▶ Problem details:
Rewrite every line of this listing, substituting "data series" for each occurrence of "series" and altering nothing else. Omit the pictures from your answer.

>>

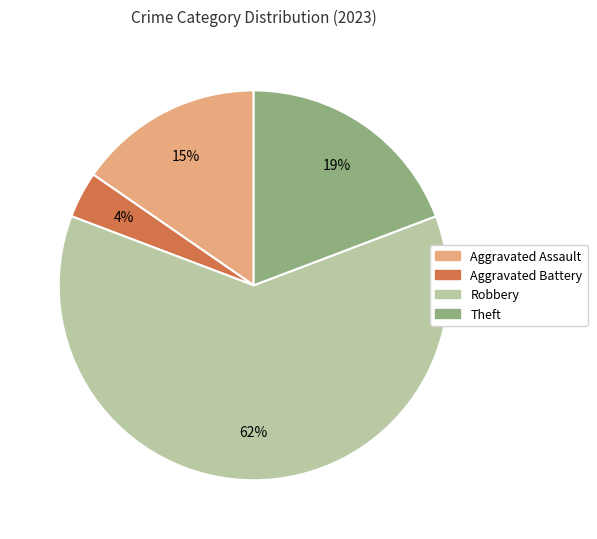

Does any single category account for the majority?

Yes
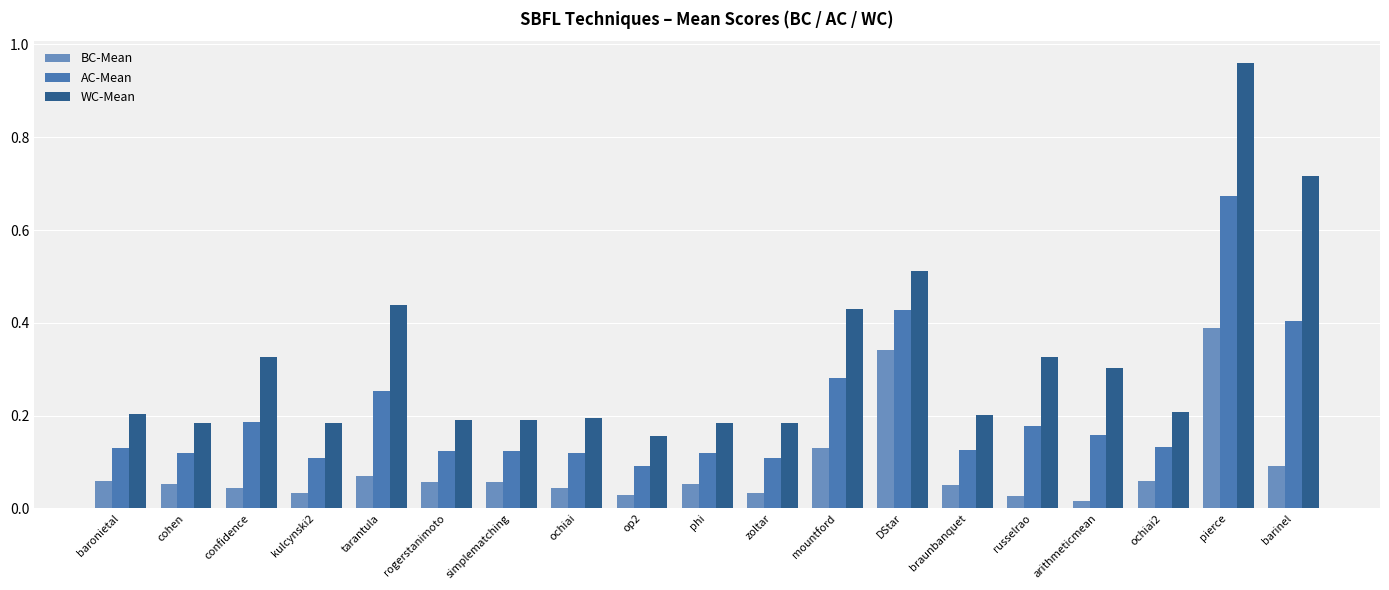

Between op2 and braunbanquet, which is larger?

braunbanquet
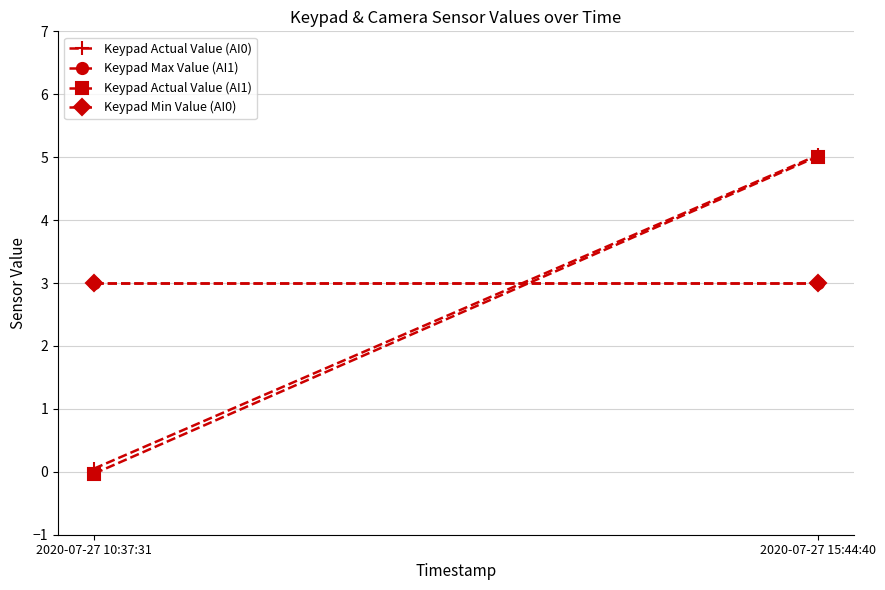

What is the label of the 1st point from the right?

2020-07-27 15:44:40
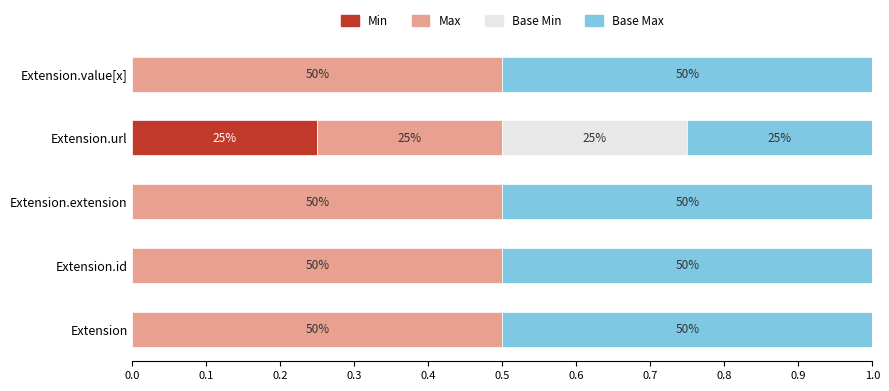

What are all the series names shown in the legend?

Min, Max, Base Min, Base Max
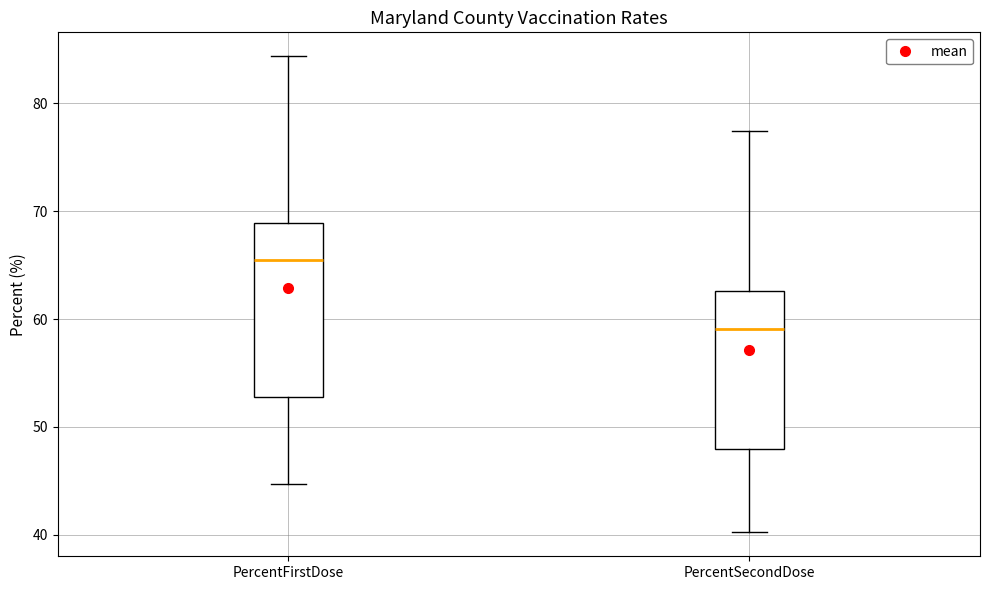

Comparing the boxes themselves (not the whiskers), which one is the tallest?

PercentFirstDose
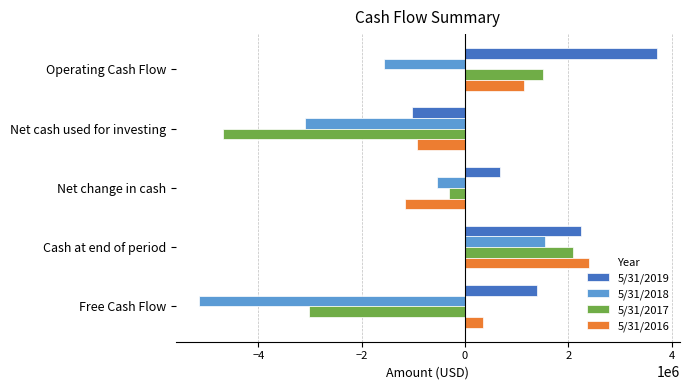

How many data points in 5/31/2017 are less than -310000?

2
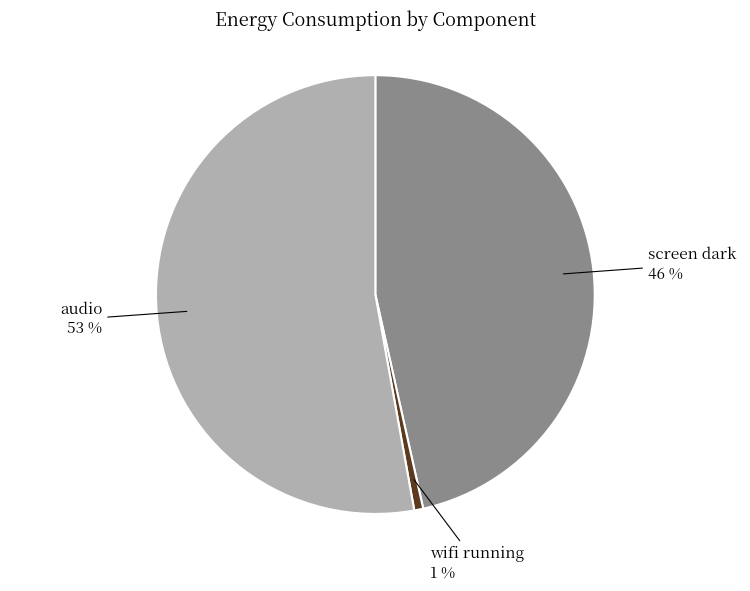

Count the number of slices in the pie.

3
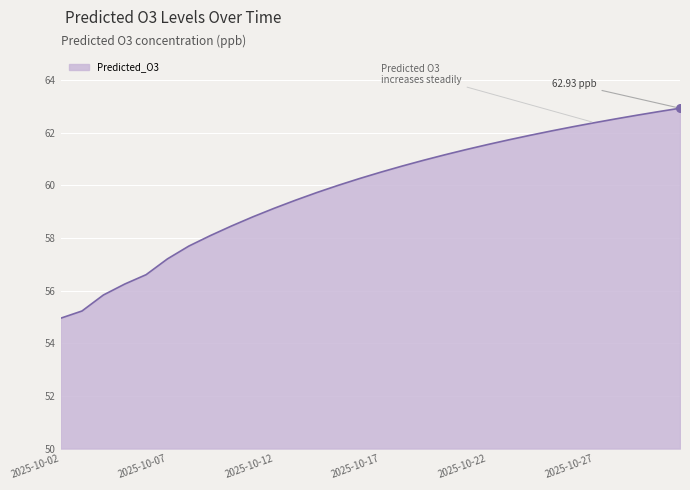

What is the difference between the maximum and minimum values?

8.0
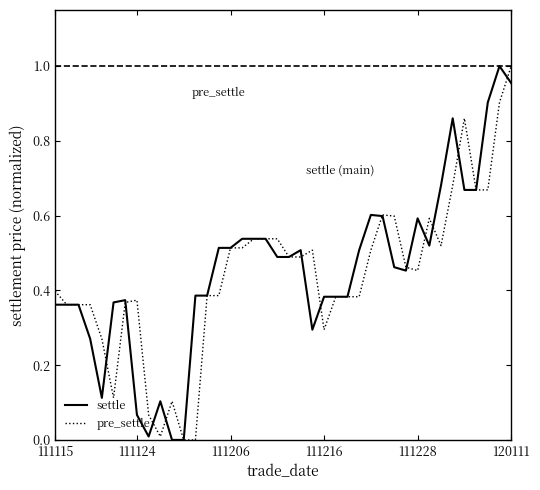

Rank the series at 111228 from highest to lowest value.

settle, pre_settle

<<

▶ Solution for this task:
Does any single category account for the majority?

Yes

Between op2 and braunbanquet, which is larger?

braunbanquet

What is the label of the 1st point from the right?

2020-07-27 15:44:40

What are all the data series names shown in the legend?

Min, Max, Base Min, Base Max

Comparing the boxes themselves (not the whiskers), which one is the tallest?

PercentFirstDose

How many data points in 5/31/2017 are less than -310000?

2

Count the number of slices in the pie.

3

What is the difference between the maximum and minimum values?

8.0

Rank the data series at 111228 from highest to lowest value.

settle, pre_settle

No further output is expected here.